*Assigned task*
List every line in the items below that contains the string "paziente". Case counts, so a match must have the same capital and lowercase letters.
* * * * *
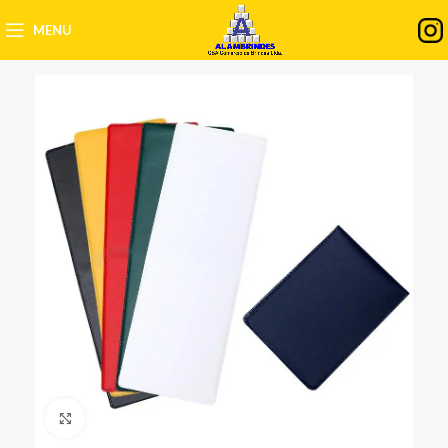
MENU
Clique para ampliar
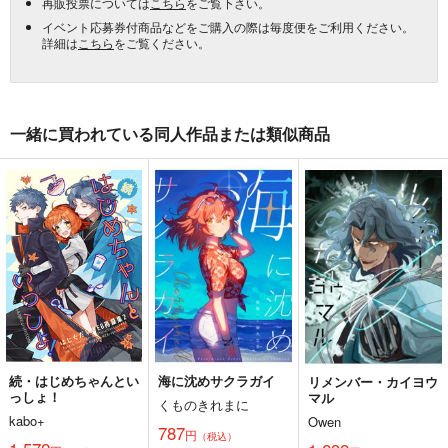
再販投票については
こちら
をご覧下さい。
イベント応募券付商品などをご購入の際は毎度便をご利用ください。
詳細は
こちら
をご覧ください。
一緒に買われている同人作品または類似商品
続・はじめちゃんとい
海に沈めサクラガイ
リメンバー・カイヨウ
っしょ！
マル
くものきれまに
kabo+
Owen
787
円
（税込）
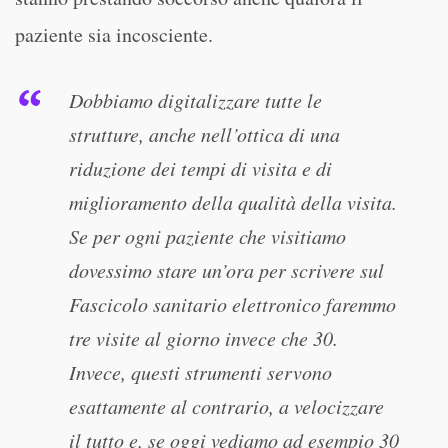
paziente sia incosciente.
Dobbiamo digitalizzare tutte le
strutture, anche nell’ottica di una
riduzione dei tempi di visita e di
miglioramento della qualità della visita.
Se per ogni paziente che visitiamo
dovessimo stare un’ora per scrivere sul
Fascicolo sanitario elettronico faremmo
tre visite al giorno invece che 30.
Invece, questi strumenti servono
esattamente al contrario, a velocizzare
il tutto e, se oggi vediamo ad esempio 30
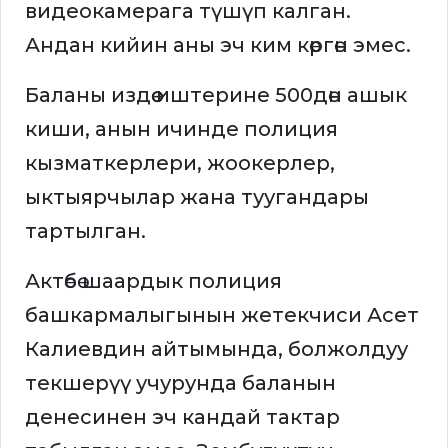
видеокамерага түшүп калган.
Андан кийин аны эч ким көргөн эмес.
Баланы издөө иштерине 500дөн ашык
киши, анын ичинде полиция
кызматкерлери, жоокерлер,
ыктыярчылар жана туугандары
тартылган.
Актөбө шаардык полиция
башкармалыгынын жетекчиси Асет
Калиевдин айтымында, болжолдуу
текшерүү учурунда баланын
денесинен эч кандай тактар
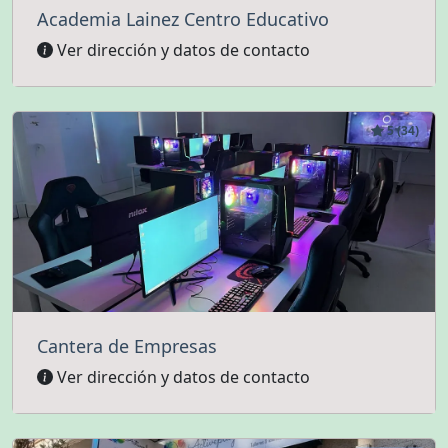
Academia Lainez Centro Educativo
Ver dirección y datos de contacto
5 (34)
Cantera de Empresas
Ver dirección y datos de contacto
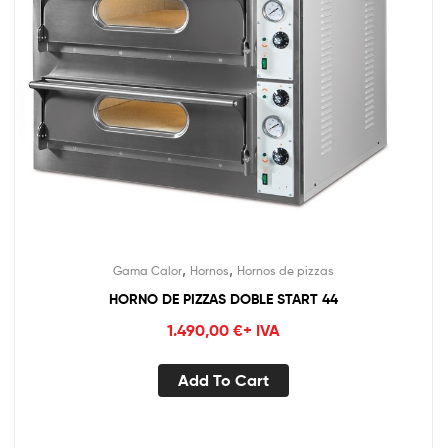
,
,
Gama Calor
Hornos
Hornos de pizzas
HORNO DE PIZZAS DOBLE START 44
1.490,00
€
+ IVA
Add To Cart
* * * * *
*Response*
paziente sia incosciente.
Se per ogni paziente che visitiamo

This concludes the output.